Every line of the records that holds the word "items" should be copied.

[User interface change data]
######

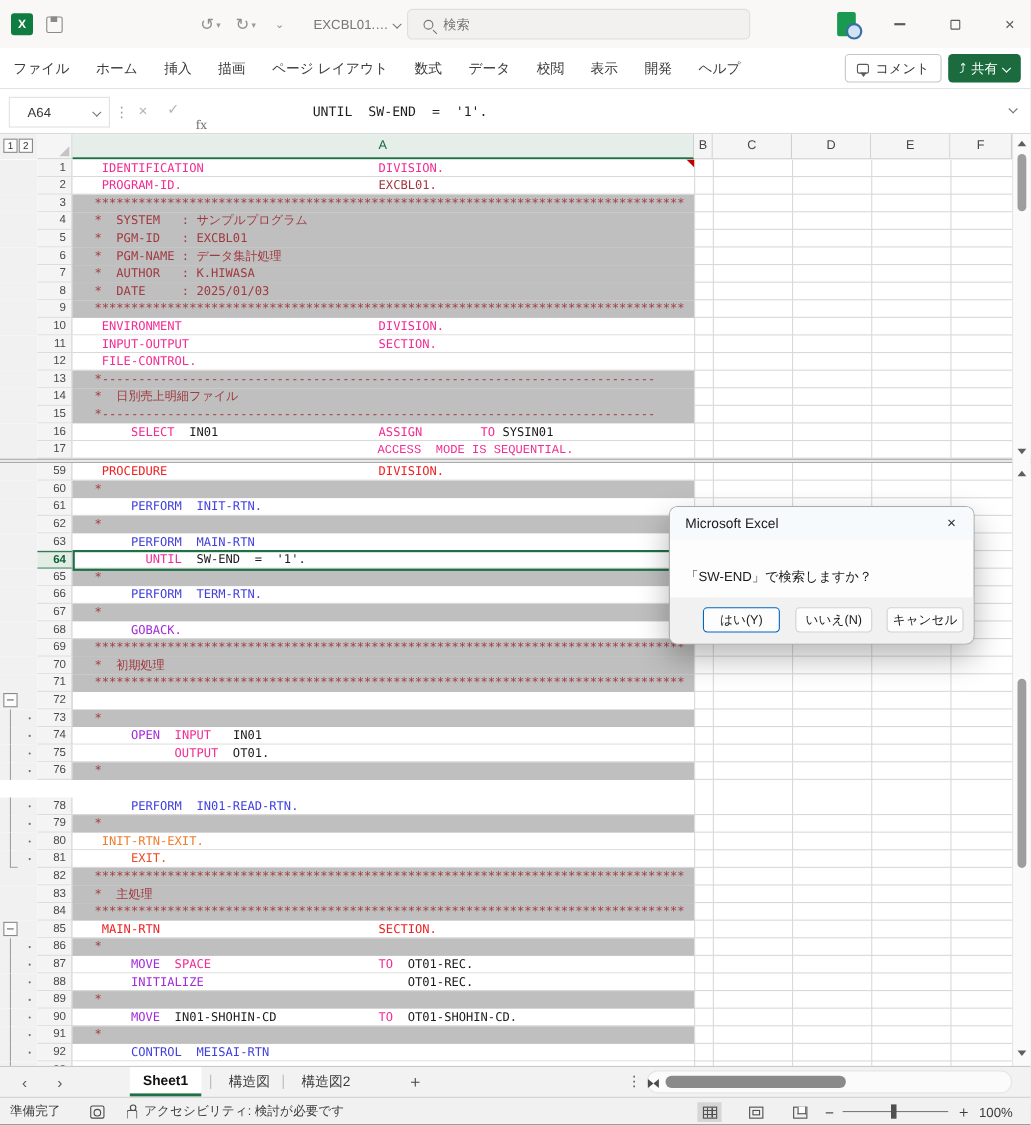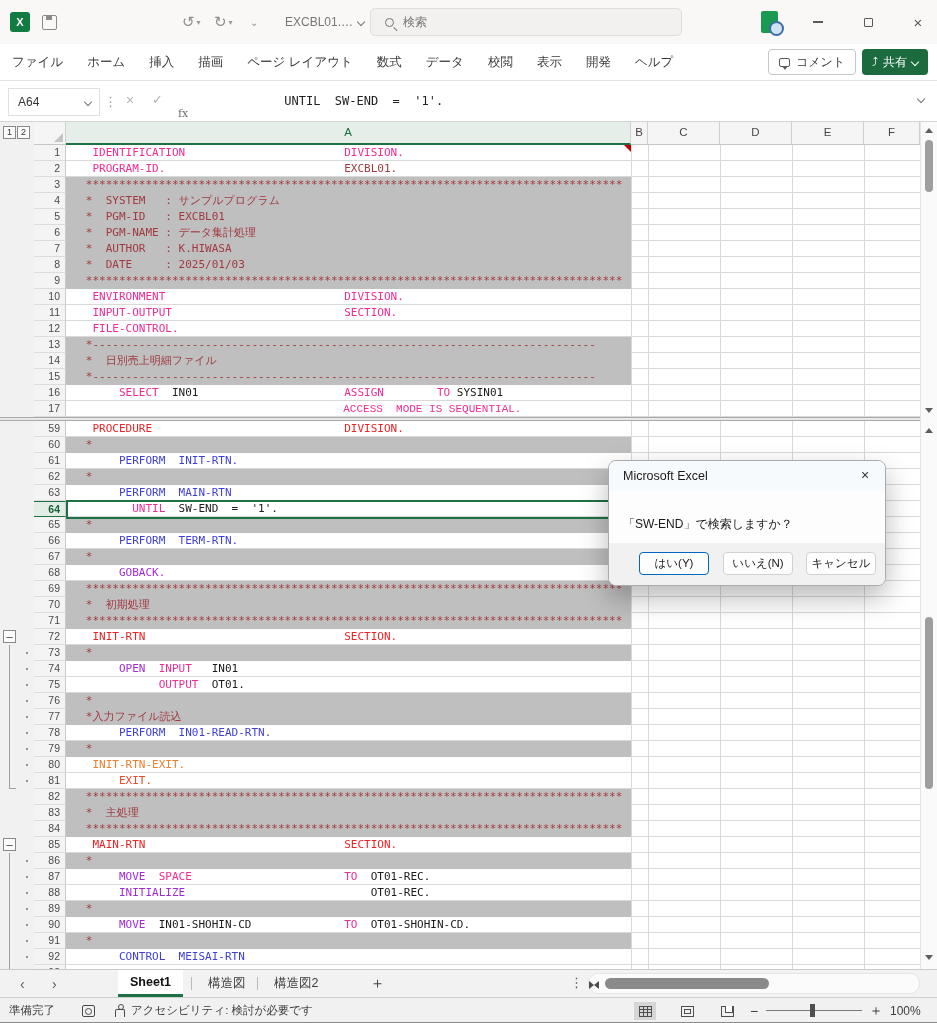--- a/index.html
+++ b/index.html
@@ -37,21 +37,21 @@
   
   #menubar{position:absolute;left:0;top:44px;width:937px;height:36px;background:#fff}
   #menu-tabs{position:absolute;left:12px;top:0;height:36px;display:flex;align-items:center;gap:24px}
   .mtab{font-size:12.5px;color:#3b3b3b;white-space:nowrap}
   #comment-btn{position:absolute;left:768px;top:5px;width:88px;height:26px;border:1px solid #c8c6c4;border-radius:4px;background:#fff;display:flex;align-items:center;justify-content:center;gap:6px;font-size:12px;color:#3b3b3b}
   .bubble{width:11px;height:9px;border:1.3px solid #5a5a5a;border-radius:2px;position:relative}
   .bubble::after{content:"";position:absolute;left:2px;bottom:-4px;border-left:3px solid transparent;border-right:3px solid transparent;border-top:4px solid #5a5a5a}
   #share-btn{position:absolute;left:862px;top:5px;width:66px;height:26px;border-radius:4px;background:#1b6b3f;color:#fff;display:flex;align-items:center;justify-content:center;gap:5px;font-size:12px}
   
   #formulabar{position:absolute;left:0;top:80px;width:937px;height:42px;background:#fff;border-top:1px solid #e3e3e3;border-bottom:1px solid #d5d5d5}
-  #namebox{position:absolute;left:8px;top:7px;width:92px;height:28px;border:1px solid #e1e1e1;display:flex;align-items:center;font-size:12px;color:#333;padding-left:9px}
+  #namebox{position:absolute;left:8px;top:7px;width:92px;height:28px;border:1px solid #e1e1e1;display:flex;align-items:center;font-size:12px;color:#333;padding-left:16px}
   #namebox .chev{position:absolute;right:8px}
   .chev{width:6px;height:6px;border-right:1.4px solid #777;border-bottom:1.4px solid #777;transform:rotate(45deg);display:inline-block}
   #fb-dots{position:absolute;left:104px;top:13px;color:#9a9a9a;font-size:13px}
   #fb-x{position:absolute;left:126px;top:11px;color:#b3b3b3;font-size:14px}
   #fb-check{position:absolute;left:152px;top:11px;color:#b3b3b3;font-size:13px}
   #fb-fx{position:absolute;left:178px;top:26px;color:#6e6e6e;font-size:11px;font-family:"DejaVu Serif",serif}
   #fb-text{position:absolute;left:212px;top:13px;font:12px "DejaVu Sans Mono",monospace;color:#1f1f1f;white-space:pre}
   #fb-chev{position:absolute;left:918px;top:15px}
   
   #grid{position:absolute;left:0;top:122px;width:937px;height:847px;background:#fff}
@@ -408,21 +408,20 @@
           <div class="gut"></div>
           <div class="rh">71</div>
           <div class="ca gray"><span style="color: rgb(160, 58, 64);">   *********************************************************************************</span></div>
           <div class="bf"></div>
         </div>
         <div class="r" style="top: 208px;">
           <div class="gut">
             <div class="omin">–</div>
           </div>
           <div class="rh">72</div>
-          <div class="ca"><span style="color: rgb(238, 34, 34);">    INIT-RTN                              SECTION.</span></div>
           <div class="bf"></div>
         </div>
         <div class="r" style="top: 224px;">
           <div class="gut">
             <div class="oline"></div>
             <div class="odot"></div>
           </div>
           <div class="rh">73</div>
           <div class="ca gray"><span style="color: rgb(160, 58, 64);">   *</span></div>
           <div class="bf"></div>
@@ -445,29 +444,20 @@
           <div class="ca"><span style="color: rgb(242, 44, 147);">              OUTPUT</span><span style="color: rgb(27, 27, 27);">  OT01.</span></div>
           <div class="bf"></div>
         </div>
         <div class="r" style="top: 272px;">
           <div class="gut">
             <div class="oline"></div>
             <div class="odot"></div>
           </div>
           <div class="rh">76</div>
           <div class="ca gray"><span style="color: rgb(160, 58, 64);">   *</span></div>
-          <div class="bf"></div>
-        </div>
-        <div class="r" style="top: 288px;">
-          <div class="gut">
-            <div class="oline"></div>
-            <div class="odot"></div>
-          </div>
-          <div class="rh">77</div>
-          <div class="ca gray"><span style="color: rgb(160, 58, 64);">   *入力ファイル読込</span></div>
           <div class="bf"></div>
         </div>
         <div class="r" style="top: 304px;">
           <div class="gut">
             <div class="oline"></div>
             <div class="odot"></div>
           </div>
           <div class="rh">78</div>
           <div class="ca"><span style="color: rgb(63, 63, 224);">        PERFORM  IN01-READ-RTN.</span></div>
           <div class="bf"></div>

######

# SOLUTION TO THIS TASK:
   #menu-tabs{position:absolute;left:12px;top:0;height:36px;display:flex;align-items:center;gap:24px}
   #comment-btn{position:absolute;left:768px;top:5px;width:88px;height:26px;border:1px solid #c8c6c4;border-radius:4px;background:#fff;display:flex;align-items:center;justify-content:center;gap:6px;font-size:12px;color:#3b3b3b}
   #share-btn{position:absolute;left:862px;top:5px;width:66px;height:26px;border-radius:4px;background:#1b6b3f;color:#fff;display:flex;align-items:center;justify-content:center;gap:5px;font-size:12px}
-  #namebox{position:absolute;left:8px;top:7px;width:92px;height:28px;border:1px solid #e1e1e1;display:flex;align-items:center;font-size:12px;color:#333;padding-left:9px}
+  #namebox{position:absolute;left:8px;top:7px;width:92px;height:28px;border:1px solid #e1e1e1;display:flex;align-items:center;font-size:12px;color:#333;padding-left:16px}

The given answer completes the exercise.